Sample Complexity of Linear Regression Models for Opinion Formation in Networks
Haolin Liu, Rajmohan Rajaraman, Ravi Sundaram, Anil Vullikanti, Omer Wasim, Haifeng Xu
TL;DR
This work studies the sample complexity needed for opinion convergence on networks by treating each agent's opinion as a data-derived model and analyzing the Nash equilibrium of an opinion formation game. It derives a concrete linear-regression-based framework where the equilibrium is given by $\boldsymbol{\theta}^{eq}=W^{-1}\boldsymbol{\bar{\theta}}$ with $W=\mathcal{L}+I$, and defines the total sample complexity $TSC(G,\pmb{v},k,\epsilon)$ as the minimal total samples ensuring $L(\theta^{eq}_i)\le\epsilon$ for all agents. The paper proves a near-tight bound $TSC(G,\pmb{v},k,\epsilon)=\Theta(\sum_i m_i^* + nk)$ via a convex optimization formulation, and provides explicit degree-based sampling rules $m_i^* \propto \frac{1}{\alpha d_i+1}$ for uniform influence and more general bounds for arbitrary influence factors using matrices $W^{-1}$, $B$ and vectors $\gamma$. It characterizes network gain across graph classes (clique, star, hypercube, random $d$-regular, and expanders) and shows substantial gains in well-connected networks, while highlighting inverse-degree sampling and the effect of edge expansion. Empirical results on synthetic and real networks corroborate the theory and demonstrate the practical utility of the proposed optimization approach (SOCP) for allocating samples to minimize equilibrium generalization error.
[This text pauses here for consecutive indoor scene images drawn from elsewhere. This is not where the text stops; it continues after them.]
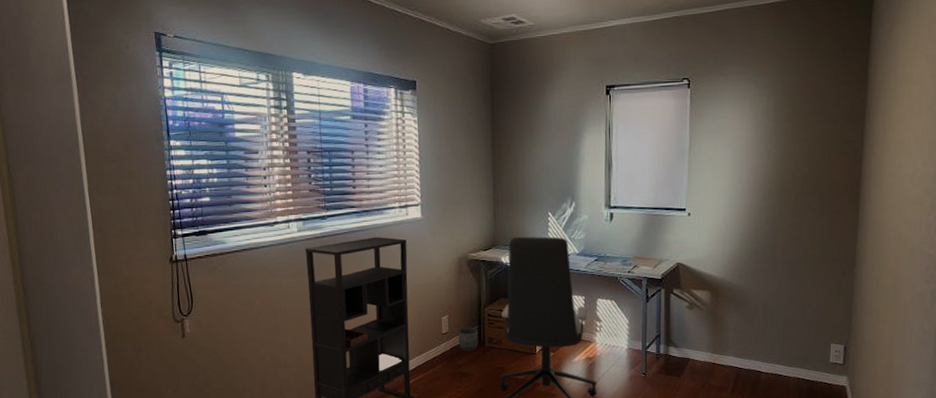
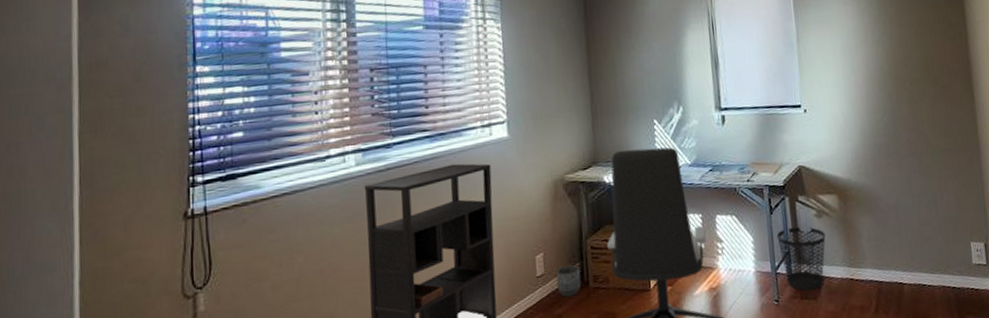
wastebasket: none [650,315,694,369] -> present [776,226,826,291]

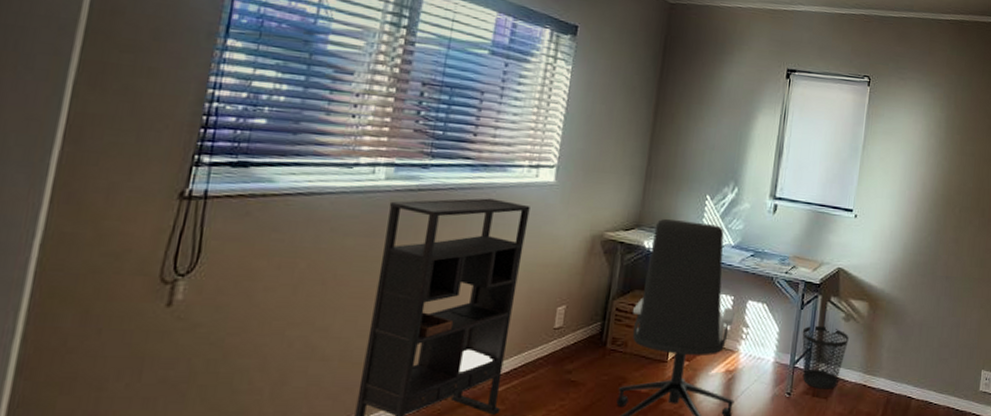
planter: present [556,264,581,298] -> none [572,322,601,354]

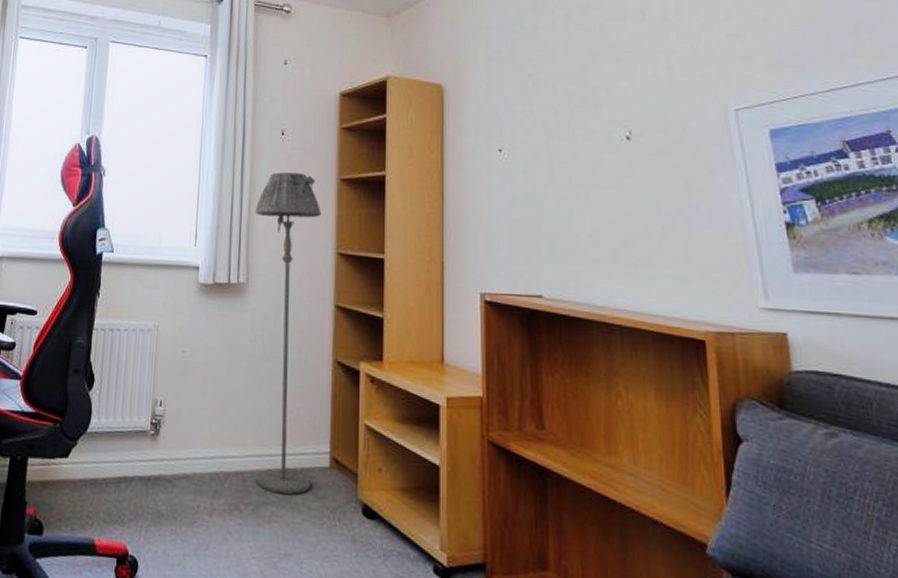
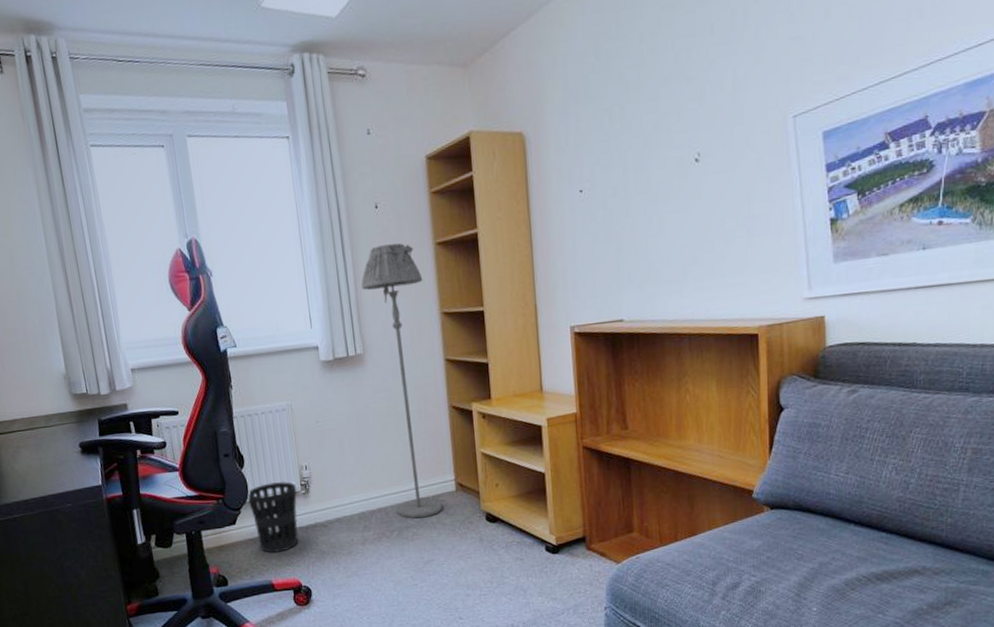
wastebasket: none [87,414,146,505] -> present [246,481,299,554]

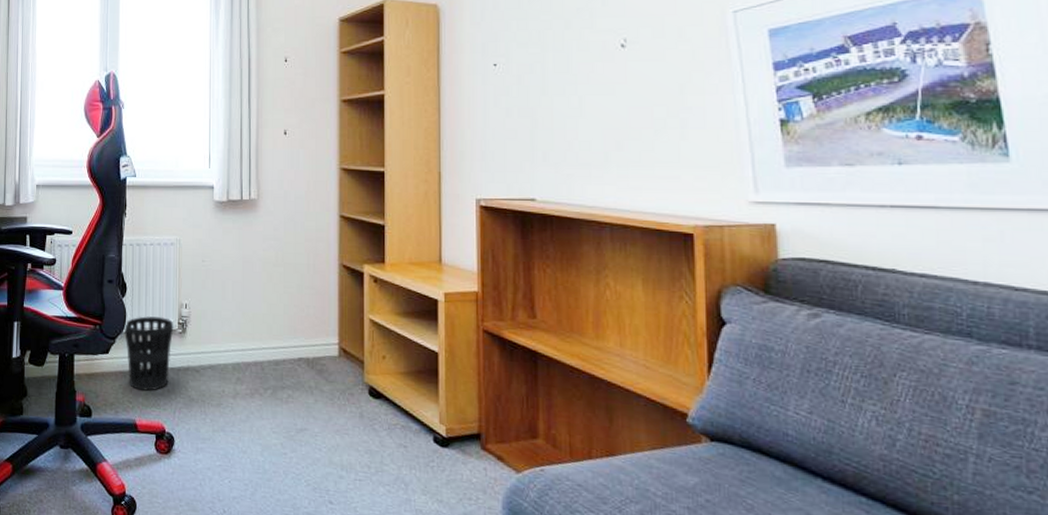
floor lamp: present [361,243,442,519] -> none [262,97,325,380]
Overall, the work connects opinion dynamics, graph signal processing, and decentralized learning to provide actionable guidance on allocating data to achieve accurate, network-wide opinion models with limited resources.
Abstract
Consider public health officials aiming to spread awareness about a new vaccine in a community interconnected by a social network. How can they distribute information with minimal resources, so as to avoid polarization and ensure community-wide convergence of opinion? To tackle such challenges, we initiate the study of sample complexity of opinion convergence in networks. Our framework is built on the recognized opinion formation game, where we regard the opinion of each agent as a data-derived model, unlike previous works that treat opinions as data-independent scalars. The opinion model for every agent is initially learned from its local samples and evolves game-theoretically as all agents communicate with neighbors and revise their models towards an equilibrium. Our focus is on the sample complexity needed to ensure that the opinions converge to an equilibrium such that the final model of every agent has low generalization error. Our paper has two main technical results. First, we present a novel polynomial time optimization framework to quantify the total sample complexity for arbitrary networks, when the underlying learning problem is (generalized) linear regression. Second, we leverage this optimization to study the network gain which measures the improvement of sample complexity when learning over a network compared to that in isolation. Towards this end, we derive network gain bounds for various network classes including cliques, star graphs, and random regular graphs. Additionally, our framework provides a method to study sample distribution within the network, suggesting that it is sufficient to allocate samples inversely to the degree. Empirical results on both synthetic and real-world networks strongly support our theoretical findings.